**Requirement**
Each line from the one containing "right knee: (9, 220)" through the end of the data must be retyped exactly, and no other line.

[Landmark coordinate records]

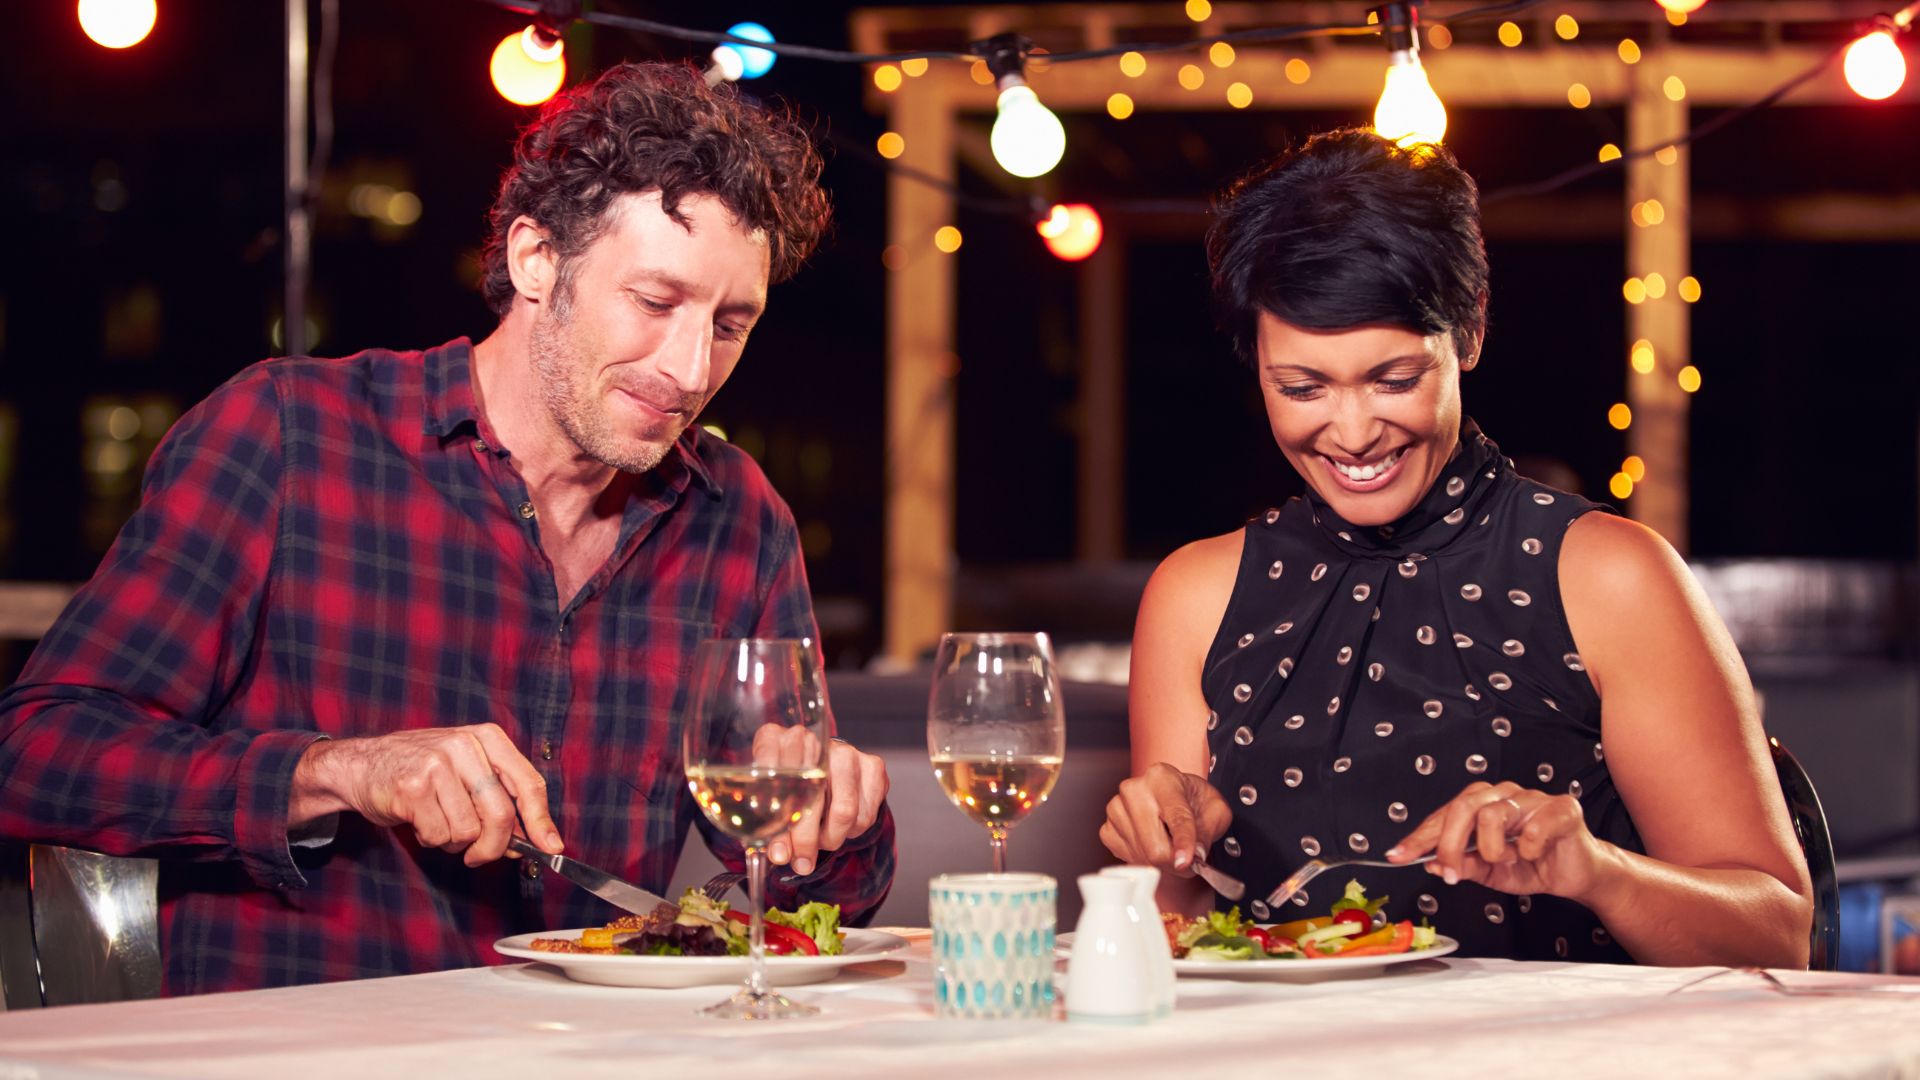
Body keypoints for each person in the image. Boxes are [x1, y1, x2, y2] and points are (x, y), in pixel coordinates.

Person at [0, 62, 894, 994]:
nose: (688, 366)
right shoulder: (290, 435)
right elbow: (34, 753)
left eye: (731, 324)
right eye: (657, 302)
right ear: (535, 261)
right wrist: (334, 771)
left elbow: (810, 904)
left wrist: (836, 819)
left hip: (590, 1061)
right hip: (303, 1053)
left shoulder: (738, 519)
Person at [1100, 129, 1812, 967]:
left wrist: (1598, 872)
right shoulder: (1195, 593)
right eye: (1301, 388)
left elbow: (1778, 932)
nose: (1354, 432)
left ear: (1469, 333)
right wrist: (1163, 851)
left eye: (1394, 380)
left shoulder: (1610, 575)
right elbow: (1175, 936)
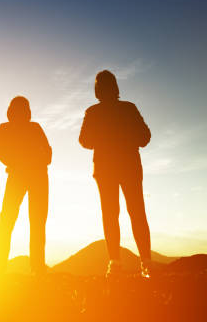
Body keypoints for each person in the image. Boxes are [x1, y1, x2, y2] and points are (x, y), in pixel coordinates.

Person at [79, 70, 152, 278]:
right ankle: (144, 262)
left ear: (97, 90)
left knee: (111, 214)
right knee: (136, 212)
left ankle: (116, 263)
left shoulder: (93, 112)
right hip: (127, 166)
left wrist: (104, 138)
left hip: (106, 169)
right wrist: (126, 138)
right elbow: (145, 137)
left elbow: (84, 140)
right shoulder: (128, 108)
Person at [0, 96, 52, 276]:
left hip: (37, 176)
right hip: (21, 176)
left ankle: (37, 266)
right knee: (9, 220)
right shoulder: (6, 128)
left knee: (36, 221)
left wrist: (22, 161)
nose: (22, 113)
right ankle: (1, 265)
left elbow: (48, 153)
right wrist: (19, 162)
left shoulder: (35, 127)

**Result of the exercise**
right knee: (9, 220)
right shoulder: (6, 128)
left knee: (36, 221)
left wrist: (22, 161)
nose: (22, 113)
right ankle: (1, 265)
left elbow: (48, 153)
right wrist: (19, 162)
left shoulder: (35, 127)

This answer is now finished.